Gilteritinib Plus Azacitidine for Newly Diagnosed FLT3-Mutated Acute Myeloid Leukemia: Phase 3 Study Design and Preliminary Results

Background: Gilteritinib is an oral FMS-like tyrosine kinase 3 (FLT3) inhibitor that has demonstrated efficacy with favorable tolerability in patients with FLT3-mutated (FLT3mut+) relapsed/refractory acute myeloid leukemia (AML), including internal tandem duplication (ITD) and tyrosine kinase domain (TKD) mutations. Combining FLT3 inhibition with azacitidine (AZA) inhibited tumor growth and induced apoptosis and differentiation of FLT3 ITD AML cell lines and patient blasts in vitro. Further, the combination of gilteritinib with AZA in murine AML xenograft models with FLT3 ITD demonstrated synergy over either treatment alone. We describe an ongoing, phase 3, open-label, randomized trial investigating gilteritinib plus AZA vs AZA alone in adults with newly diagnosed (ND) FLT3mut+ AML who were ineligible for intensive induction chemotherapy (NCT02752035).

Methods: This study is enrolling patients with ND FLT3mut+ (ITD or TKD [D835/I836]) AML who are (a) ≥65 years old and deemed ineligible for intensive induction chemotherapy by the investigator; or (b) ≥18–64 years old with specific comorbidities causing ineligibility for intensive induction chemotherapy. The study was initiated with a Safety Cohort in which patients received oral gilteritinib 80 mg/d as the initial dose on Days 1–28 (or 120 mg/d as the next dose level) plus AZA 75 mg/m2/d on Days 1–7. This was followed by a Randomization Cohort where ~250 patients are planned to be randomized 2:1 to receive oral gilteritinib on Days 1–28 plus AZA 75 mg/m2/d SC/IV on Days 1–7 (Arm AC) or AZA alone, administered in 28-day cycles (Arm C) until lack of efficacy, unacceptable toxicity, or a discontinuation event occurs. An earlier protocol version included a gilteritinib-alone treatment arm (Arm A) that was removed. The primary endpoint is overall survival (OS). Secondary endpoints include event-free survival (EFS; key secondary endpoint), best response, remission rates (complete remission [CR], CR with incomplete hematologic recovery [CRi], CR with partial hematologic remission [CRp], composite CR [CRc; sum of CR, CRi, and CRp]) and duration, transfusion conversion and maintenance rates, leukemia-free survival, patient-reported fatigue, and safety and tolerability. One interim and one final analysis are planned when ~70 and 140 deaths are observed, respectively. OS and EFS will be analyzed using the stratified log-rank test, with strata of age (≥75 vs <75 years), cytogenetic risk (favorable or intermediate vs unfavorable or secondary AML), and FLT3 mutation status (FLT3 TKD vs FLT3 ITD low allelic ratio [<0.5] vs FLT3 ITD high allelic ratio [≥0.5]).
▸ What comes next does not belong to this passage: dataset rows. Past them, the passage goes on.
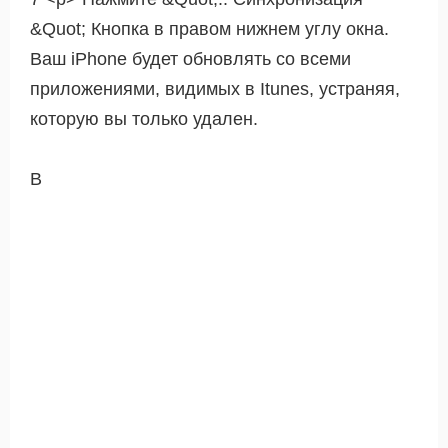
&Quot; Кнопка в правом нижнем углу окна.
Ваш iPhone будет обновлять со всеми
приложениями, видимых в Itunes, устраняя,
которую вы только удален.
В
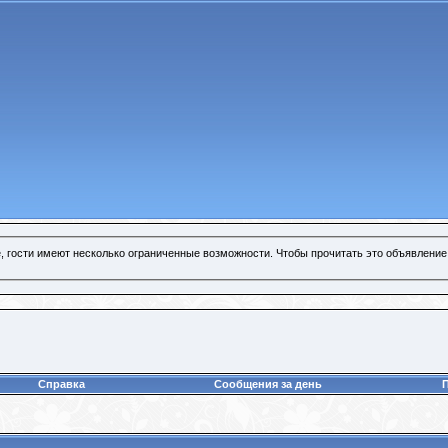
, гости имеют несколько ограниченные возможности. Чтобы прочитать это объявление
Справка
Сообщения за день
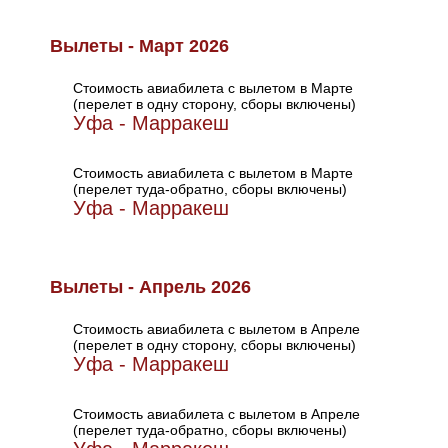
Вылеты - Март 2026
Стоимость авиабилета с вылетом в Марте
(перелет в одну сторону, сборы включены)
Уфа - Марракеш
Стоимость авиабилета с вылетом в Марте
(перелет туда-обратно, сборы включены)
Уфа - Марракеш
Вылеты - Апрель 2026
Стоимость авиабилета с вылетом в Апреле
(перелет в одну сторону, сборы включены)
Уфа - Марракеш
Стоимость авиабилета с вылетом в Апреле
(перелет туда-обратно, сборы включены)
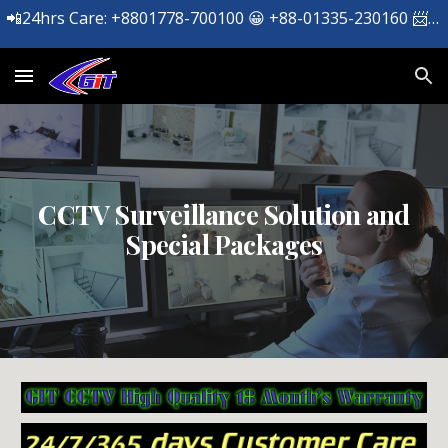
📲24hrs Care: +8801778-700100 😀 +88-01335-230160 📨 support@geniusit.net ☎️ +09606-112277
Skip to main content
Skip to navigation
CCTV Surveillance Solution and
Special Packages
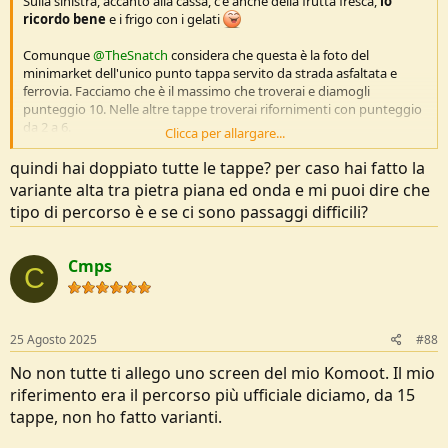
Sulla sinistra, accanto alla cassa, c'è anche della frutta fresca,
lo
ricordo bene
e i frigo con i gelati
Comunque
@TheSnatch
considera che questa è la foto del
minimarket dell'unico punto tappa servito da strada asfaltata e
ferrovia. Facciamo che è il massimo che troverai e diamogli
punteggio 10. Nelle altre tappe troverai rifornimenti con punteggio
da 2 a 6.
Clicca per allargare...
Non muori di fame sia chiaro, ma non dare per scontato di trovare
quindi hai doppiato tutte le tappe? per caso hai fatto la
questo assortimento ovunque. Una cosa che ho
sempre
trovato,
variante alta tra pietra piana ed onda e mi puoi dire che
per fortuna, sono state le birre da 0,5l.
tipo di percorso è e se ci sono passaggi difficili?
Non ho idea di come si faccia il cambio prenotazione. Tra rifugi al
completo e incertezza sulle tappe, avevo prenotato solo 4 rifugi, gli
Cmps
altri 4 ho pagato doppio.
C
25 Agosto 2025
#88
No non tutte ti allego uno screen del mio Komoot. Il mio
riferimento era il percorso più ufficiale diciamo, da 15
tappe, non ho fatto varianti.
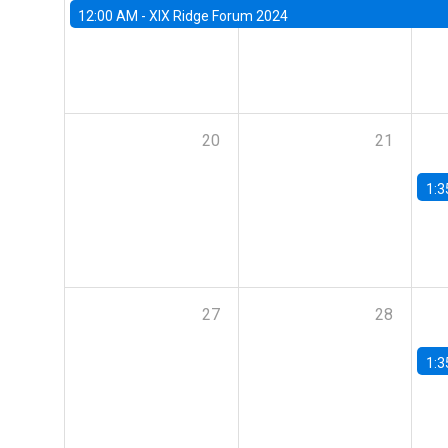
12:00 AM -
XIX Ridge Forum 2024
20
21
1:3
27
28
1:3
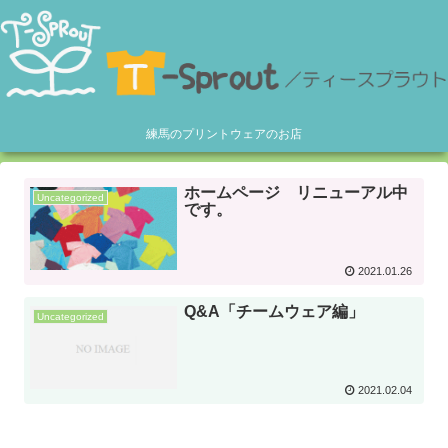
練馬のプリントウェアのお店
ホームページ リニューアル中
Uncategorized
です。
2021.01.26
Q&A「チームウェア編」
Uncategorized
2021.02.04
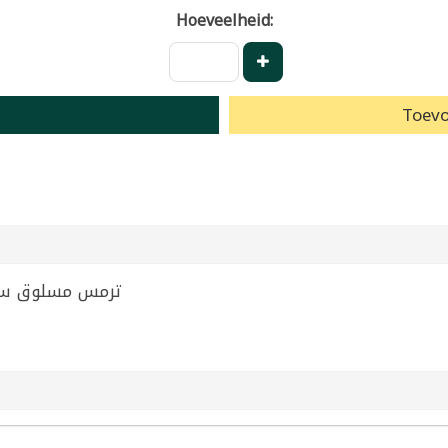
Hoeveelheid:
Toevo
00g | ترمس مسلوق سالاديتوس 600غ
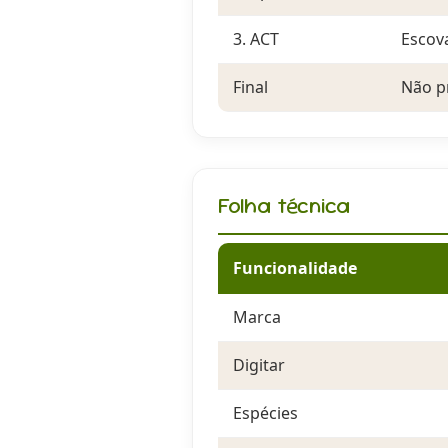
3. ACT
Escov
Final
Não p
Folha técnica
Funcionalidade
Marca
Digitar
Espécies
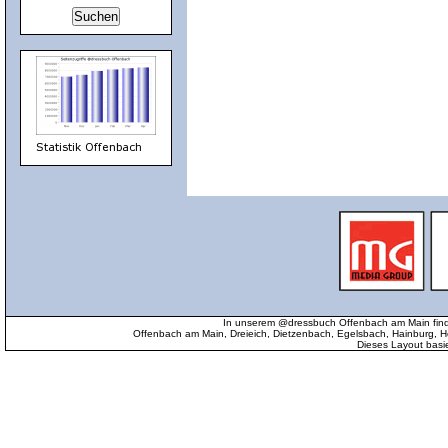
In unserem @dressbuch Offenbach am Main find
Offenbach am Main, Dreieich, Dietzenbach, Egelsbach, Hainburg
Dieses Layout basi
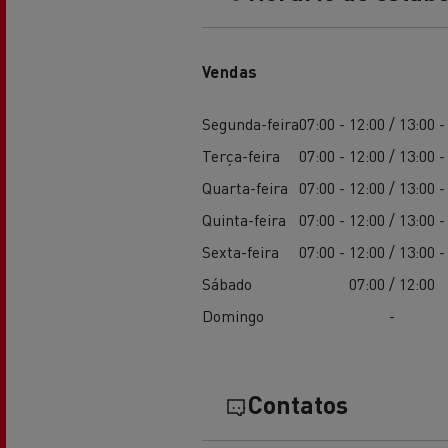
Vendas
Segunda-feira
07:00 - 12:00 / 13:00 -
Terça-feira
07:00 - 12:00 / 13:00 -
Quarta-feira
07:00 - 12:00 / 13:00 -
Quinta-feira
07:00 - 12:00 / 13:00 -
Sexta-feira
07:00 - 12:00 / 13:00 -
Sábado
07:00 / 12:00
Domingo
-
Contatos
Results Characteristics of all patients enrolled in the Safety and Randomization Cohorts as of 29 June 2020 are presented in Table 1. In the Safety Cohort, 15 patients were enrolled. Fourteen patients have died, and 1 patient continued on treatment (Figure). The median (range) treatment duration was 6 (<1–34) cycles; 40% (n=6/15) received >12 cycles of treatment. Overall, a CRc of 67% (n=10/15) was observed (Figure). Based on these data, a gilteritinib dose of 120 mg daily plus AZA was adopted for the Randomization Cohort. As of 29 June 2020, 136 patients had been randomized with 114 in Arm AC or C and 22 in Arm A (now closed). Median (range) treatment duration was 4 (<1–31) cycles, with 40% (n=54/136) having received ≥6 treatment cycles. A total of 83 patients (61%) in the Randomization Cohort died.

Conclusions: The study is ongoing, and no new safety signals associated with gilteritinib 120 mg daily plus AZA have been observed thus far in the study. Mature remission data from the Safety Cohort of gilteritinib 80–120 mg plus AZA shows a CRc rate of 67%. Patients with ND FLT3mut+ AML considered unfit for intensive chemotherapy continue to be randomized 2:1 to receive gilteritinib 120 mg/d plus AZA vs AZA alone for upfront treatment.